Richard Taylor’s materialism – 10 November 2005

  • Taylor argues that the mind-body problem is only a problem for philosophers; “it is a philosophical fabrication resting on no genuine data at all.” It is based on presuppositions that only persist because we have left them unexamined.
  • There is no mind-body problem because there is no such thing as minds. What we call minds are really just “certain familiar states, capacities, and abilities which are conventionally but misleadingly called ‘mental’.”
  • People neither are nor have minds. They are bodies.
  • Taylor’s starting methodological assumption: there are no proofs for the existence of things that are self-consistent. We can prove that some things are not self-consistent, and that they are therefore impossible. Or, we can point (empirically) to the existence of things, but we cannot rationally prove that anything self-consistent exists or doesn’t exist. All that we can do is point out that such a thing has never been found, and then evaluate the presuppositions that give rise to the hypothesis that there is such a thing. Taylor takes this approach to minds.

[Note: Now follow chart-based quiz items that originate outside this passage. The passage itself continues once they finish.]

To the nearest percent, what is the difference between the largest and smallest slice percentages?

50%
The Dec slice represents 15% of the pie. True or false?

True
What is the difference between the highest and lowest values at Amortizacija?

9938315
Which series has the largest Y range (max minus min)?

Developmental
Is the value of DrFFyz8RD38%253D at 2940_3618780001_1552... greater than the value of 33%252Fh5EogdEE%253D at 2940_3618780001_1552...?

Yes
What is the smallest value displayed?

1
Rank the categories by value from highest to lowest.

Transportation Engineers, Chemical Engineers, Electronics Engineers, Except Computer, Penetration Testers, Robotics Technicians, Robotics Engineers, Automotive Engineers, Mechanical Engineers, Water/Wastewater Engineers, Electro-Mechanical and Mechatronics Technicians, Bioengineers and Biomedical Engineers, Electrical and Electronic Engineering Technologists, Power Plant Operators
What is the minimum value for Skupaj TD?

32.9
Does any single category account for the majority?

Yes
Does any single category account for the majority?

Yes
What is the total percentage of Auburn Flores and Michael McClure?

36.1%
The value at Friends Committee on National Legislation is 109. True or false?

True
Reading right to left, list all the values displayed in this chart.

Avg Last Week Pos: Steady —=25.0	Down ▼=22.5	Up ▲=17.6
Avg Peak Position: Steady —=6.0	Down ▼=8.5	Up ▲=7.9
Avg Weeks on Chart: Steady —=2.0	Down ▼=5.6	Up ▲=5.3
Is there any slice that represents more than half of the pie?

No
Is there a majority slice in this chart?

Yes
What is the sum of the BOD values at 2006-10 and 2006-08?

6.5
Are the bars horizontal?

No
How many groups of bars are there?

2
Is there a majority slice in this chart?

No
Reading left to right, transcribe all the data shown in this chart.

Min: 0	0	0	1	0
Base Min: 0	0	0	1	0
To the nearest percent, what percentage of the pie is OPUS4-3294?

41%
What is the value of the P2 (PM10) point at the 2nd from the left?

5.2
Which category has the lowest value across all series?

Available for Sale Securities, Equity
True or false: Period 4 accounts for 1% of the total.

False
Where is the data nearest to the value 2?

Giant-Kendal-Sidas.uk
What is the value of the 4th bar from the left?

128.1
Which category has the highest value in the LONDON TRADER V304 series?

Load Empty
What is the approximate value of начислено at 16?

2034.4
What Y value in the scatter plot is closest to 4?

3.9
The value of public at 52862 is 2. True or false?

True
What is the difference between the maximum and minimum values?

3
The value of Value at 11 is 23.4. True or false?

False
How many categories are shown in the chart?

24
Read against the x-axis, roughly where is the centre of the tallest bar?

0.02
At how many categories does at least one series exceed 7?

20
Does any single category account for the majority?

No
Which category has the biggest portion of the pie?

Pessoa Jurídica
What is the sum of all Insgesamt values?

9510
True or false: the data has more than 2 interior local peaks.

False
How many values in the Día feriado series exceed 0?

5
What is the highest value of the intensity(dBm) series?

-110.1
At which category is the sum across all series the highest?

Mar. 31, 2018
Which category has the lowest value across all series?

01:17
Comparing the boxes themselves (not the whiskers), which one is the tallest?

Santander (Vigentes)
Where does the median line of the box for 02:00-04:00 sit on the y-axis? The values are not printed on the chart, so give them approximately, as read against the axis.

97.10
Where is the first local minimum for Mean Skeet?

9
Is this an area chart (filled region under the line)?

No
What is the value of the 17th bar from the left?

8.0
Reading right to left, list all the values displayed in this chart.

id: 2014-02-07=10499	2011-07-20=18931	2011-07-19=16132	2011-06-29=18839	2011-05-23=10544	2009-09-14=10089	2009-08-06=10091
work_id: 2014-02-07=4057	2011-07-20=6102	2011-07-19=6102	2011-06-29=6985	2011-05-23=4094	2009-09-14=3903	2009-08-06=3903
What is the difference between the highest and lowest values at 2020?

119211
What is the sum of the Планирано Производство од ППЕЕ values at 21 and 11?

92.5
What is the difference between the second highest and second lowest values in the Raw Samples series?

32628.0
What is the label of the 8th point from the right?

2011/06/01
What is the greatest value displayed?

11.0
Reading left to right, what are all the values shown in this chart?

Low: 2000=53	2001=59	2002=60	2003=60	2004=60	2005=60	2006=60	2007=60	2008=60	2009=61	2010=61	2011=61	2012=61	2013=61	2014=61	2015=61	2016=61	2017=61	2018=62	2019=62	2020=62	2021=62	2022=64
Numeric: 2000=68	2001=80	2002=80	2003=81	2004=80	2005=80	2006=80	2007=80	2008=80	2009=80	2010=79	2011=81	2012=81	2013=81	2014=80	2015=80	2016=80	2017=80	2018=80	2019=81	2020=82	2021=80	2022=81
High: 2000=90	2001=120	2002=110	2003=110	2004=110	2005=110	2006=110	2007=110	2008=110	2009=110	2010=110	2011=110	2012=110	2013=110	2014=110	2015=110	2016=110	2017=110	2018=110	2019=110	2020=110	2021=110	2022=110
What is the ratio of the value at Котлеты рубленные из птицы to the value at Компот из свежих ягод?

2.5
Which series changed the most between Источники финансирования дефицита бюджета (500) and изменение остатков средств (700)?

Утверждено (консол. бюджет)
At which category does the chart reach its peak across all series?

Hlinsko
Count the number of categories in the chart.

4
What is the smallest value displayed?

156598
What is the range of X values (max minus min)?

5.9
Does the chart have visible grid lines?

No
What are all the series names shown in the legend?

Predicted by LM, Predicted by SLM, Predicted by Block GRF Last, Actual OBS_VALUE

what is the presupposition that gives rise to belief in minds: Matter cannot think.

But people can think; therefore, people cannot be mere matter/bodies.

Two theses:

A person is not something that has, possesses, utilizes or contains a mind. A person and her mind are the very same thing. (Mentalism)

A person is not something that has, possesses, utilizes or contains a body. A person and her body are the very same thing. (Materialism)

They can’t both be true. They could both be false if (a) a person is neither her body nor her mind; or (2) if dualism holds.

Taylor argues that there is a symmetry between these two theses: any argument that works against one works against the other as well.

Some prima facie evidence for 2: When we bump into something, we think we’ve hurt ourselves (not just our bodies); when we see someone’s body, we describe it as seeing the person. In ordinary affairs, we treat the body and the person as the same thing. It is ignorant to deny that there are (physical) people in the world. However, it is not ignorant to deny that there are souls/minds. All of this, says Taylor, should put the onus of proof on the idealists.

Arguments for/against “mentalism”:

There are certain predicates that apply to persons, but not their bodies. Therefore, persons must not be identical with their bodies. Reply: There are certain predicates that apply to persons, but not their minds. Therefore, these must not be identical. [Two mentalist defences: (1) persons are something else altogether – Taylor rejects this as unintelligible/unhelpful; (2) dualism – Taylor says dualism can only be right if there really are mental properties, which has yet to be shown. The family analogy: Mind and body do not make up a person like the various members make up a family, argues Taylor. This is so because family members have something in common with each other, whereas mind and body have nothing in common with each other. We do not say of family members “which is the real family?” but we are justified in saying of mind and body “which is the real person?” This puts us back where we started.]

People can do a number of things that bodies can’t do. Reply: This is just like the first argument; it merely substitutes activities for properties. The difference is that, whereas we don’t know that mental properties exist, we do know that these activities occur. But, since we see people performing these activities all the time, it follows that material things can perform them. At this point, Taylor takes recourse to ordinary language to support his view. Is his claim question-begging? Is his ordinary language evidence really evidence? Of what?

We have immediate and certain access to nonphysical/mental things (e.g., love, pain…) Reply: People who say so are confusing acts with objects. This can be remedied by converting our object nouns to verbs and adverbs. Or, think about these supposed objects as states. No one thinks that the molten state of lead is something over and above the lead. Likewise the depressed state of Jane is nothing over and above Jane (the physical person).

Many people believe that their souls will survive the death and destruction of their bodies. Reply: This just shows that a lot of people don’t know for sure that their minds and bodies are the same things. (Albany and the capital of New York are like this for some people.)

the analogy with life: A living body differs from a non-living one not in what it possesses but in what it does. A thinking body differs from a non-thinking one not in what it possesses but in what it does.

Taylor admits that it’s hard to figure out how matter can think. However, he thinks it’s just as hard to figure out how mind can. So, the mind hypothesis doesn’t help us at all.